(Stored items from a collection)
___

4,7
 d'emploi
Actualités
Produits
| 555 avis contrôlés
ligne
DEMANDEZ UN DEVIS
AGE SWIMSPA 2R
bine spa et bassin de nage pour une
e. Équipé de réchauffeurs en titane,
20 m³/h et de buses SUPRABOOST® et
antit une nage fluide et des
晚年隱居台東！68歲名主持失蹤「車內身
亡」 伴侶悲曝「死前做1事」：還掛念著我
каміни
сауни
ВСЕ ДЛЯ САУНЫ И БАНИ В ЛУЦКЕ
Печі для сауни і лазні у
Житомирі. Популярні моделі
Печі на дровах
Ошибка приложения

___

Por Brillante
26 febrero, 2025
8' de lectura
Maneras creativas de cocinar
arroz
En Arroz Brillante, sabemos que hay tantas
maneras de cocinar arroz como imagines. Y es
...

___

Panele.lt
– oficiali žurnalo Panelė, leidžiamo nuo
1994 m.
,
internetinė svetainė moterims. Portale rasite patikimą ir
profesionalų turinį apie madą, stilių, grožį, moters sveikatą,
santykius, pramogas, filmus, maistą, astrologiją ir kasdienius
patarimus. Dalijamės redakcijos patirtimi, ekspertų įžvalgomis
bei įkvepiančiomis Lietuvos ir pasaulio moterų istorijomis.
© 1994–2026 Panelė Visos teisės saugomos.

___

Work required: For the word "Panelė", count the lines of the data that contain it and give only the count.

Written response: 2